TRAVAIL À FAIRE: Prolongez le compte rendu de l'ouvrage de Susan Reynolds sur le domaine éminent, reproduit ci-dessous, en commençant juste après sa dernière phrase.

EXTRAIT CHOISI:
§

Même si ce n’est pas revendiqué aussi explicitement dans l’ouvrage, Susan Reynolds est de ces médiévistes qui entendent s’attaquer – nouvelles sources à l’appui – à un ancien paradigme, en lui donnant potentiellement plus de pertinence dans le contexte contemporain. Avec Before the Eminent Domain, elle [End Page 576] replace une question extrêmement intéressante dans le contexte de la crise économique actuelle. N’a-t-on pas vu des gouvernements envisager d’utiliser leur droit de préemption, notamment pour racheter des prêts hypothécaires et permettre à des familles menacées d’expulsion de conserver leurs maisons, dans l’espoir d’empêcher une multiplication incontrôlable des saisies et la propagation de la crise financière ? L’idée que les gouvernements doivent intervenir dans l’économie pour empêcher la société dans son ensemble d’être touchée plus gravement a été mise en pratique à de nombreuses reprises au cours de la crise actuelle, y compris en Europe. Le concept de « domaine éminent » en tant que tel est apparu à la toute fin du XVIIIe siècle, mais S. Reynolds remonte bien plus loin dans le temps, jusqu’à l’époque romaine, pour ensuite revenir au Moyen Âge, sa période de prédilection. C’est à cette époque, selon elle, que le concept trouve son origine dans la pratique de l’expropriation foncière au nom de l’utilité générale. Ce faisant, elle revient – de manière plus ou moins convaincante et sans que l’on sache tout à fait si c’est volontaire – sur l’idée que l’État, quasi inexistant à l’époque médiévale, serait le seul et unique acteur « doté » du droit d’intervenir et de revendiquer une action au profit de l’intérêt général.

§

LIGNES FOURNIES:

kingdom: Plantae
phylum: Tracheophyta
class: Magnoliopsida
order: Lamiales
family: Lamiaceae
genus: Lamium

§

RÉPONSE:
Ce livre met l’accent sur le recours à la pratique de l’expropriation pour le bien commun plutôt que sur les abus qui l’ont souvent accompagnée, au point d’ailleurs de porter atteinte au bien commun. C’est le cas par exemple avec la privatisation des communaux, entamée assez tôt en Angleterre avant de s’étendre à l’Europe continentale à partir du XIXe siècle. Dans la plupart des cas, lorsque les communaux – qui n’étaient pas des terres privées mais plutôt des propriétés collectives – furent privatisés, ceux qui les utilisaient ne reçurent aucune compensation. Néanmoins, la privatisation leur fut imposée comme une nécessité pour la société dans son ensemble. Étant donné les protestations qui accompagnèrent le mouvement des enclosures, il serait faux de penser que l’idée du droit de préemption allait de soi. On peut faire remarquer que les usagers des communaux n’ont pas toujours été expropriés – tout d’abord, ils n’étaient pas propriétaires des terres mais en possédaient seulement un droit d’usage – au nom de l’intérêt général. Mais où fixer la limite entre ce qui est considéré comme un bien commun et ce qui ne l’est pas ? Comment distinguer ce qui se révèle finalement de l’intérêt général de ce qui ne l’est pas ?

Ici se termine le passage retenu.